What you are asked to do
What is needed is a word-for-word copy of the listing below, without pictures.

Input
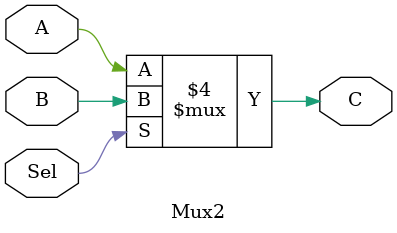
<source format=v>
module Mux2(A,B,Sel,C);

input A,B,Sel;
output reg C;

always @ (A,B,Sel)
begin

if (Sel == 0) C = A;
else C = B;

end
endmodule 
</source>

Task output
<source format=v>
module Mux2(A,B,Sel,C);

input A,B,Sel;
output reg C;

always @ (A,B,Sel)
begin

if (Sel == 0) C = A;
else C = B;

end
endmodule 
</source>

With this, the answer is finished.